=== DATA EXTRACT ===

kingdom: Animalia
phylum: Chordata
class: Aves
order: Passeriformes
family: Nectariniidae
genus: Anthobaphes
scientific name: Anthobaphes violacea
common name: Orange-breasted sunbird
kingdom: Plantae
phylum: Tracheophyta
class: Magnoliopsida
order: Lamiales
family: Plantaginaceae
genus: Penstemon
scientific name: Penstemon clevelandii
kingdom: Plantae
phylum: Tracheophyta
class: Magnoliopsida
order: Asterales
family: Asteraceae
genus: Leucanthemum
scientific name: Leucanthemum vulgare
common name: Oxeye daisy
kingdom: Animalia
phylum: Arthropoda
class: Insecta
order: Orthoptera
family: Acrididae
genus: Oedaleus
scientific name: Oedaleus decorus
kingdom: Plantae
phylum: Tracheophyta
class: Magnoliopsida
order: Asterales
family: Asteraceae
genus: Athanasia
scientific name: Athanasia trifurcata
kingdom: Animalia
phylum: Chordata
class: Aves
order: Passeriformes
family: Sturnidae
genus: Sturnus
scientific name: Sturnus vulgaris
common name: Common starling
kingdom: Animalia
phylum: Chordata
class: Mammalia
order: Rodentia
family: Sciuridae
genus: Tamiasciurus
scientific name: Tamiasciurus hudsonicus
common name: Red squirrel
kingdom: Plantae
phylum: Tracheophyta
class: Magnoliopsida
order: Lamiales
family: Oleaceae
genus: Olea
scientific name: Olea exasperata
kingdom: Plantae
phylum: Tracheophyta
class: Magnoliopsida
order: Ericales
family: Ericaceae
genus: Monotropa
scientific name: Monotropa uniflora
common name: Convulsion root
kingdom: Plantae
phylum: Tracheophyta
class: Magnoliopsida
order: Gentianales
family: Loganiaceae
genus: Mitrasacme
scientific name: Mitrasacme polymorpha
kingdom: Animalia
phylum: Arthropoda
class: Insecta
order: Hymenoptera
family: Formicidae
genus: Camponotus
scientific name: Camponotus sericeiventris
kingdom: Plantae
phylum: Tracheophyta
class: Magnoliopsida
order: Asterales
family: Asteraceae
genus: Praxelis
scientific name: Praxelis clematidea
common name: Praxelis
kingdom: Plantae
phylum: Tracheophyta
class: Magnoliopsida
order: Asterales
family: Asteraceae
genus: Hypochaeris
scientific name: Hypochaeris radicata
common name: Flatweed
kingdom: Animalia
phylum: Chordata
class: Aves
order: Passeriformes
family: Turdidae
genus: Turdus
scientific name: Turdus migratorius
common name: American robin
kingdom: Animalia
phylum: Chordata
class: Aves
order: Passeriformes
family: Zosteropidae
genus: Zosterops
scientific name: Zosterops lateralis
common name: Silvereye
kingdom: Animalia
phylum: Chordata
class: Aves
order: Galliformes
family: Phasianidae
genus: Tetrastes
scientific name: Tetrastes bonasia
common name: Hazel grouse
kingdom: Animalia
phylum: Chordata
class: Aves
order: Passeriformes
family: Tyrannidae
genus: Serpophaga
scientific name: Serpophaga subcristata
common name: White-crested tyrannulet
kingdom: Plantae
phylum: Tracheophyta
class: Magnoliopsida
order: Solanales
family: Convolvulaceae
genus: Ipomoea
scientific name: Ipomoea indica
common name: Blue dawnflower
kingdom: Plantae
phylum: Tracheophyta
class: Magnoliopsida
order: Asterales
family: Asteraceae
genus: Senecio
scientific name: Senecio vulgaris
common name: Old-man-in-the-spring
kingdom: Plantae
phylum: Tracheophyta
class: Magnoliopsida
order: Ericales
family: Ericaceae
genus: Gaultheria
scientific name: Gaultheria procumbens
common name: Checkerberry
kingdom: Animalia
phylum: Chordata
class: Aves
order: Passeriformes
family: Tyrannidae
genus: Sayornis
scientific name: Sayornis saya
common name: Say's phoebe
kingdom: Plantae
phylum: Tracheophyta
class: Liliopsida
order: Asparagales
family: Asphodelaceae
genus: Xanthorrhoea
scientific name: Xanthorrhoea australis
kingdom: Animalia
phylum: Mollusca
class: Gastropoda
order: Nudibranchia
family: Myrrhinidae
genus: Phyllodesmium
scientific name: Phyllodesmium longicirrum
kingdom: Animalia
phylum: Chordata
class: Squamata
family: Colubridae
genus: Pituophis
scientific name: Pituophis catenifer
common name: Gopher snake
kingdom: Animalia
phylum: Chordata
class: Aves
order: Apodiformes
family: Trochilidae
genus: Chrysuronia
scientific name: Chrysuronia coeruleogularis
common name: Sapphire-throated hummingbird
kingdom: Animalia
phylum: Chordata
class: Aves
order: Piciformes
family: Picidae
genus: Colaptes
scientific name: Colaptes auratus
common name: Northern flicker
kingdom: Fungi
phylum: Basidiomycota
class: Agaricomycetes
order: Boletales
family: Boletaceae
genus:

===

TO BE DONE »
Could you set down every line of the items above, word for word and in the same order?

RESPONSE TO THE EXERCISE »
kingdom: Animalia
phylum: Chordata
class: Aves
order: Passeriformes
family: Nectariniidae
genus: Anthobaphes
scientific name: Anthobaphes violacea
common name: Orange-breasted sunbird
kingdom: Plantae
phylum: Tracheophyta
class: Magnoliopsida
order: Lamiales
family: Plantaginaceae
genus: Penstemon
scientific name: Penstemon clevelandii
kingdom: Plantae
phylum: Tracheophyta
class: Magnoliopsida
order: Asterales
family: Asteraceae
genus: Leucanthemum
scientific name: Leucanthemum vulgare
common name: Oxeye daisy
kingdom: Animalia
phylum: Arthropoda
class: Insecta
order: Orthoptera
family: Acrididae
genus: Oedaleus
scientific name: Oedaleus decorus
kingdom: Plantae
phylum: Tracheophyta
class: Magnoliopsida
order: Asterales
family: Asteraceae
genus: Athanasia
scientific name: Athanasia trifurcata
kingdom: Animalia
phylum: Chordata
class: Aves
order: Passeriformes
family: Sturnidae
genus: Sturnus
scientific name: Sturnus vulgaris
common name: Common starling
kingdom: Animalia
phylum: Chordata
class: Mammalia
order: Rodentia
family: Sciuridae
genus: Tamiasciurus
scientific name: Tamiasciurus hudsonicus
common name: Red squirrel
kingdom: Plantae
phylum: Tracheophyta
class: Magnoliopsida
order: Lamiales
family: Oleaceae
genus: Olea
scientific name: Olea exasperata
kingdom: Plantae
phylum: Tracheophyta
class: Magnoliopsida
order: Ericales
family: Ericaceae
genus: Monotropa
scientific name: Monotropa uniflora
common name: Convulsion root
kingdom: Plantae
phylum: Tracheophyta
class: Magnoliopsida
order: Gentianales
family: Loganiaceae
genus: Mitrasacme
scientific name: Mitrasacme polymorpha
kingdom: Animalia
phylum: Arthropoda
class: Insecta
order: Hymenoptera
family: Formicidae
genus: Camponotus
scientific name: Camponotus sericeiventris
kingdom: Plantae
phylum: Tracheophyta
class: Magnoliopsida
order: Asterales
family: Asteraceae
genus: Praxelis
scientific name: Praxelis clematidea
common name: Praxelis
kingdom: Plantae
phylum: Tracheophyta
class: Magnoliopsida
order: Asterales
family: Asteraceae
genus: Hypochaeris
scientific name: Hypochaeris radicata
common name: Flatweed
kingdom: Animalia
phylum: Chordata
class: Aves
order: Passeriformes
family: Turdidae
genus: Turdus
scientific name: Turdus migratorius
common name: American robin
kingdom: Animalia
phylum: Chordata
class: Aves
order: Passeriformes
family: Zosteropidae
genus: Zosterops
scientific name: Zosterops lateralis
common name: Silvereye
kingdom: Animalia
phylum: Chordata
class: Aves
order: Galliformes
family: Phasianidae
genus: Tetrastes
scientific name: Tetrastes bonasia
common name: Hazel grouse
kingdom: Animalia
phylum: Chordata
class: Aves
order: Passeriformes
family: Tyrannidae
genus: Serpophaga
scientific name: Serpophaga subcristata
common name: White-crested tyrannulet
kingdom: Plantae
phylum: Tracheophyta
class: Magnoliopsida
order: Solanales
family: Convolvulaceae
genus: Ipomoea
scientific name: Ipomoea indica
common name: Blue dawnflower
kingdom: Plantae
phylum: Tracheophyta
class: Magnoliopsida
order: Asterales
family: Asteraceae
genus: Senecio
scientific name: Senecio vulgaris
common name: Old-man-in-the-spring
kingdom: Plantae
phylum: Tracheophyta
class: Magnoliopsida
order: Ericales
family: Ericaceae
genus: Gaultheria
scientific name: Gaultheria procumbens
common name: Checkerberry
kingdom: Animalia
phylum: Chordata
class: Aves
order: Passeriformes
family: Tyrannidae
genus: Sayornis
scientific name: Sayornis saya
common name: Say's phoebe
kingdom: Plantae
phylum: Tracheophyta
class: Liliopsida
order: Asparagales
family: Asphodelaceae
genus: Xanthorrhoea
scientific name: Xanthorrhoea australis
kingdom: Animalia
phylum: Mollusca
class: Gastropoda
order: Nudibranchia
family: Myrrhinidae
genus: Phyllodesmium
scientific name: Phyllodesmium longicirrum
kingdom: Animalia
phylum: Chordata
class: Squamata
family: Colubridae
genus: Pituophis
scientific name: Pituophis catenifer
common name: Gopher snake
kingdom: Animalia
phylum: Chordata
class: Aves
order: Apodiformes
family: Trochilidae
genus: Chrysuronia
scientific name: Chrysuronia coeruleogularis
common name: Sapphire-throated hummingbird
kingdom: Animalia
phylum: Chordata
class: Aves
order: Piciformes
family: Picidae
genus: Colaptes
scientific name: Colaptes auratus
common name: Northern flicker
kingdom: Fungi
phylum: Basidiomycota
class: Agaricomycetes
order: Boletales
family: Boletaceae
genus:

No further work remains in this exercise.